Kalau
menengok sejarah berdirinya MUI (http://mui.or.id/sekilas-mui), didirikan pada era pemerintahan
presiden Suharto, tepatnya pada tanggal 26 Juli 1975 di Jakarta. Dimana
pada saat itu tengah dilakukan pertemuan atau musyawarah para ulama,
cendekiawan dan zu’ama yang datang dari berbagai penjuru tanah air, antara lain
meliputi dua puluh enam orang ulama yang mewakili 26 Provinsi pada masa itu, 10
orang ulama yang merupakan unsur dari ormas-ormas Islam tingkat pusat, yaitu,
NU, Muhammadiyah, Syarikat Islam, Perti. Al Washliyah, Math’laul Anwar, GUPPI,
PTDI, DMI dan Al Ittihadiyyah, 4 orang ulama dari Dinas Rohani Islam, Angkatan
Darat, Angkatan Udara, Angkatan Laut dan POLRI serta 13 orang tokoh/cendekiawan
yang merupakan tokoh perorangan.
Dari musyawarah tersebut, dihasilkan sebuah
kesepakatan untuk membentuk wadah tempat bermusyawarahnya para ulama. zuama dan
cendekiawan muslim, yang tertuang dalam sebuah “Piagam Berdirinya MUI,” yang
ditandatangani oleh seluruh peserta musyawarah yang kemudian disebut Musyawarah
Nasional Ulama I.
Dan yang paling menarik dari sejarah berdirinya MUI
tersebut adalah kutipan berikut ini, [[Dalam kaitan dengan
organisasi-organisasi kemasyarakatan di kalangan umat Islam, Majelis Ulama Indonesia tidak bermaksud dan tidak
dimaksudkan untuk menjadi organisasi supra-struktur yang membawahi
organisasi-organisasi kemasyarakatan tersebut, dan apalagi memposisikan dirinya
sebagai wadah tunggal yang mewakili kemajemukan dan keragaman umat Islam.
Majelis Ulama Indonesia , sesuai niat kelahirannya, adalah wadah silaturrahmi ulama, zuama dan cendekiawan Muslim dari
berbagai kelompok di kalangan umat Islam.]]
Menjadi lebih
menarik ketika ditarik kemasa kekinian tentang fatwa BPJS yang telah
dikeluarkan oleh MUI. Menimbulkan pro - kontra dikalangan muslim sendiri,
bahkan menjadi hujatan dari kalangan non muslim (paling tidak tergambar dijejaring
sosial).
Sebetulnya kalau
merujuk pada niat atau tujuan awal pendiriannya, menjadi wadah silaturrahmi ulama sekaligus tempat
untuk bermusyawarahnya para ulama.
zuama dan cendekiawan muslim.

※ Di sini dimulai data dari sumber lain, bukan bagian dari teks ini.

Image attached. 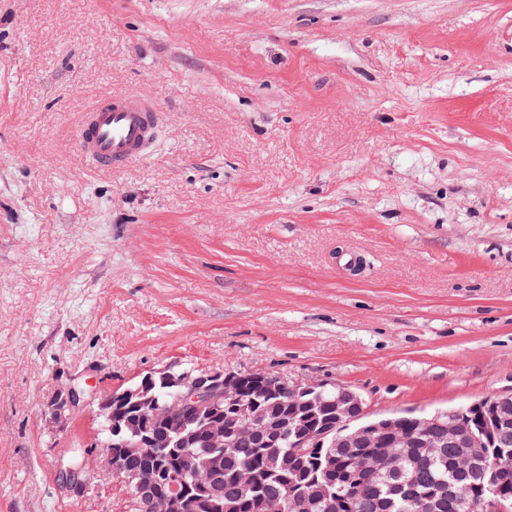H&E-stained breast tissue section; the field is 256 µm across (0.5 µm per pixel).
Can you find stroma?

Maka semua fatwa MUI didasarkan untuk memberikan
kajian ke-Islaman dalam memandang dan menyikapi perkembangan baru yang ada di
masyarakat.
Atau secara sederhana, para ulama, zuama dan cendekiawan
muslim, ingin memberikan garis besar tuntunan apa yang sebaiknya dilakukan dan
tidak dilakukan oleh muslim dalam menyikapi isu atau perkembangan baru yang
muncul didalam masyarakat.
Dan jika, MUI bukanlah lembaga yang menjadi organisasi supra-struktur yang membawahi
organisasi lain atau memposisikan dirinya sebagai wadah tunggal yang mewakili
kemajemukan dan keragaman umat Islam. Maka fatwa yang dikeluarkannya-pun
sebetulnya tidak bisa mengikat apalagi menjadi keharusan dan kewajiban semua
muslim untuk mengikutinya. MUI hanyalah lembaga kajian yang memang bertujuan untuk
memberikan garis besar tuntunan kepada umat muslim tentang isu dan masalah kekinian.
Pada akhirnya, semua kembali pada masing-masing
perseorangan dari setiap muslim, mau mengikuti atau tidak fatwa tersebut.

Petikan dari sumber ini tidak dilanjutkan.